Questo album, registrato alla Caroline Records e uscito per l’indipendente City Slang, fece conoscere le Hole alla scena underground americana che a quei tempi preparava la sua rivalsa, e anche se questa avvenne più che altro in termini commerciali, non fu però priva di autenticità e originalità, cose che anzi costituirono la principale caratteristica dell’era grunge. Spesso, secondo me a torto, si assimilano le Hole alle ‘riot grrls’, movimento nato in seno al grunge, di cui si fecero portatrici bands come le Bikini Kill della mitica Kathleen Hanna o le L7 della hardcoriana Donita Sparks…ma a ben sentire, le Hole, dal punto di vista musicale, sono qualcosa di estremamente diverso, qualcosa di molto più complesso e sentito rispetto alle grida starnazzanti di una Kathleen Hanna o alle assurdità liriche di una Donita Sparks. O almeno, così promettevano agli esordi della loro carriera, sbocciata sotto gli auspici più favorevoli ad opera di una tale Kim Gordon, bassista dei Sonic Youth, gruppo indipendente, fondamentale per la formazione delle allora nuove leve…c’è chi li definisce “genitori del grunge”. La fiducia di Kim Gordon in Courtney Love e la sua banda non era certo infondata…del resto, il talento era innegabile. L’album che ne esce fuori è un album che “si nutre di fastidio”…dalla prima all’ultima traccia è un’unica cantilena che si ripete infinitamente, che disturba…zero melodia e tutto noise alla Sonic Youth.
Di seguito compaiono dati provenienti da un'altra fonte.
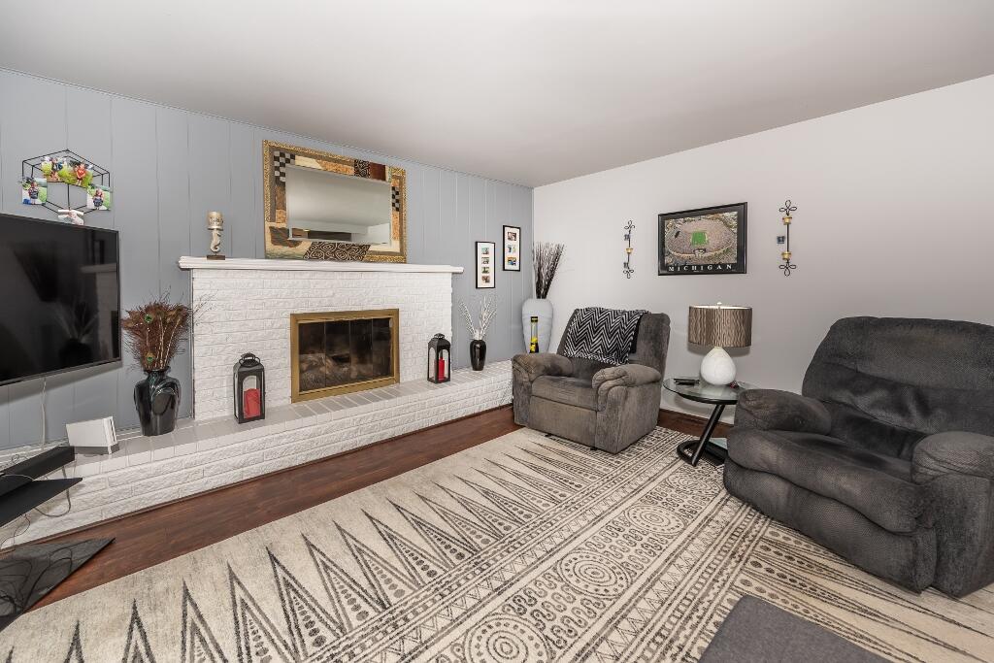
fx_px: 387
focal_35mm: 14
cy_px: 332
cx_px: 497
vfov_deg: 81.2
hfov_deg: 104.2
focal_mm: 14
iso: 100
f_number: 5.6
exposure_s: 1/60
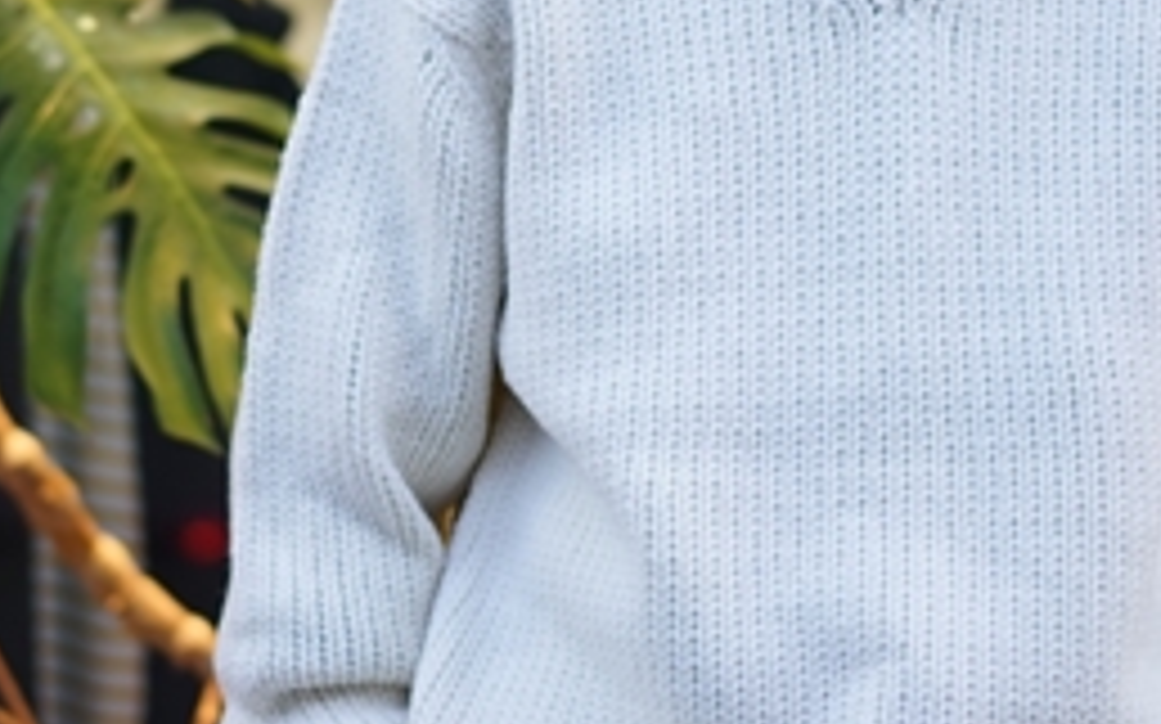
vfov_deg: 7.5
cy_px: 128
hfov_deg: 12.0
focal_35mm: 174
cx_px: 531
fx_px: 5503
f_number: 1.8
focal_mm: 55
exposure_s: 1/60
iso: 125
Non ci troviamo di certo di fronte ad un album facile da ascoltare…e se è per questo, nemmeno piacevole, anzi dà un senso di soffocamento nelle sue disarmanti frasi e nei suoi distorti giri di chitarra che rivelano la presenza di un musicista di indubbia bravura, Eric Erlandson. Il suono è pervaso da un senso di angoscia, di attesa di un momento opportuno e allo stesso tempo di impazienza. La musica è la totale riproduzione dei pensieri espressi. È “odio pieno”, è alienazione. Alienazione che diventa denuncia. Denuncia verso un sistema nel quale non ci si riesce e non ci si vuole riconoscere. Ma non c’è niente di estremamente palese…tutto è estremamente allegorico, anche quando la canzone ha il titolo di “Teenage Whore” o “Garbadge Man”.
L’assenza di melodia tradisce il senso di straniamento di fronte ad una realtà, molteplice nelle sue sfaccettature, che è ridotta ad uniformarsi sotto lo spersonalizzante impatto delle convenzioni sociali. E Courtney, ottima voce, forse la migliore voce femminile del rock, canta di un’autenticità corrotta, di un’innocenza venduta, di un candore sbiadito, di un suono disturbato, di una musica che ci sconvolge ma è finita, della totale e purtroppo necessaria assenza di rispetto, pace, amore, empatia, tra le persone.
Un album sincero, spontaneo, autentico, senza compromessi, probabilmente poco perfezionato, poco maturo dal punto di vista compositivo, una sorta di abbozzo. Sicuramente l’abbozzo delle migliori idee che vi siano mai venute in mente.